--- Records for the exercise Enclosed Below ---
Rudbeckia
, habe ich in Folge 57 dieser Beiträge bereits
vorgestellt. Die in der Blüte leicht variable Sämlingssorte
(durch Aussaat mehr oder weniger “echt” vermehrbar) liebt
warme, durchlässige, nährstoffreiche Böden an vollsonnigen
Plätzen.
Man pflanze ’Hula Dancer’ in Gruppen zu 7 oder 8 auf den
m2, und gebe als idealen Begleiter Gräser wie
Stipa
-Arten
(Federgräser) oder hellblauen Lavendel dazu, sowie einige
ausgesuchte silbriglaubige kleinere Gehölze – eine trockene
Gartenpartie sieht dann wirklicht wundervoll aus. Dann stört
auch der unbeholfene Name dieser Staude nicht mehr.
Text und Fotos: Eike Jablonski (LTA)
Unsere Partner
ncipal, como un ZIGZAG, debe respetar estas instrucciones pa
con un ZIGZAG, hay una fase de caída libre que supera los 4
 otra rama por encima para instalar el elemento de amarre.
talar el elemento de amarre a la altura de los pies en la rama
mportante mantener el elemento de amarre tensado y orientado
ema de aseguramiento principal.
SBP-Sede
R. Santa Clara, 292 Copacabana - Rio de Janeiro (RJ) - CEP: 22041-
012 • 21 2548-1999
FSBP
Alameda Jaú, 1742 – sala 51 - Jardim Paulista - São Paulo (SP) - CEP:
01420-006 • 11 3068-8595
--- End of Enclosed Records for the exercise ---
--- Records for the exercise Enclosed Below ---
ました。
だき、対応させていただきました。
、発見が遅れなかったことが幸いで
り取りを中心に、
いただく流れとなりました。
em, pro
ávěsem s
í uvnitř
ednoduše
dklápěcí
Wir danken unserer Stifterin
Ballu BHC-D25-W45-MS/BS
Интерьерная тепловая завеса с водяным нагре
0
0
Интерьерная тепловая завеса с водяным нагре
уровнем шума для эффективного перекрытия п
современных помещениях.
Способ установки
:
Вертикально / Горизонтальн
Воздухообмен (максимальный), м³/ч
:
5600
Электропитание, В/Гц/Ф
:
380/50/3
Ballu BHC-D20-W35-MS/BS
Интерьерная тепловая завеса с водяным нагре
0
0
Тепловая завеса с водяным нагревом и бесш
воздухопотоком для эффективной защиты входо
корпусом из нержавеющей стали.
--- End of Enclosed Records for the exercise ---
--- Records for the exercise Enclosed Below ---
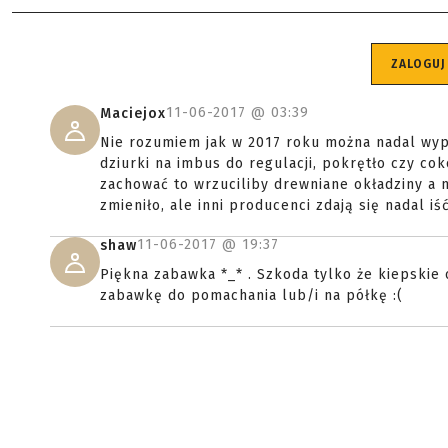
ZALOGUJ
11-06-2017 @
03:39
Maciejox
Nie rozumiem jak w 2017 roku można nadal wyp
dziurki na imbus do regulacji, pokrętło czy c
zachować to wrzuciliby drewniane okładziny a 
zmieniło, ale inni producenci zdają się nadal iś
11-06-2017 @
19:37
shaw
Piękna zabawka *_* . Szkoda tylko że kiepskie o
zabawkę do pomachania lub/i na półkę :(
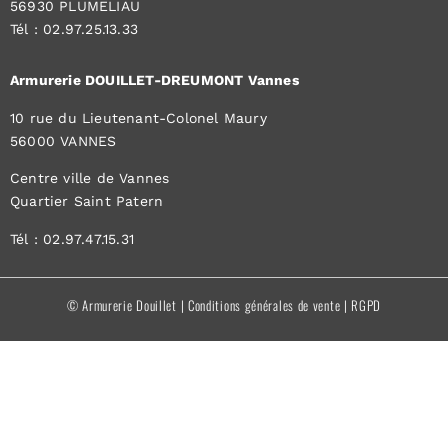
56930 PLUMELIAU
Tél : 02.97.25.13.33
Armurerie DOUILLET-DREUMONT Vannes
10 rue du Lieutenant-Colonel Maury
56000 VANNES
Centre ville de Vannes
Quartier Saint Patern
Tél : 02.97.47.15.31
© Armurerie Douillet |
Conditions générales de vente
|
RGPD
--- End of Enclosed Records for the exercise ---
__Try it__. Locate every line in the items above that contains the string "amarre", treating uppercase and lowercase letters as distinct, and copy each such line in full.

__Task response__.
 otra rama por encima para instalar el elemento de amarre.
talar el elemento de amarre a la altura de los pies en la rama
mportante mantener el elemento de amarre tensado y orientado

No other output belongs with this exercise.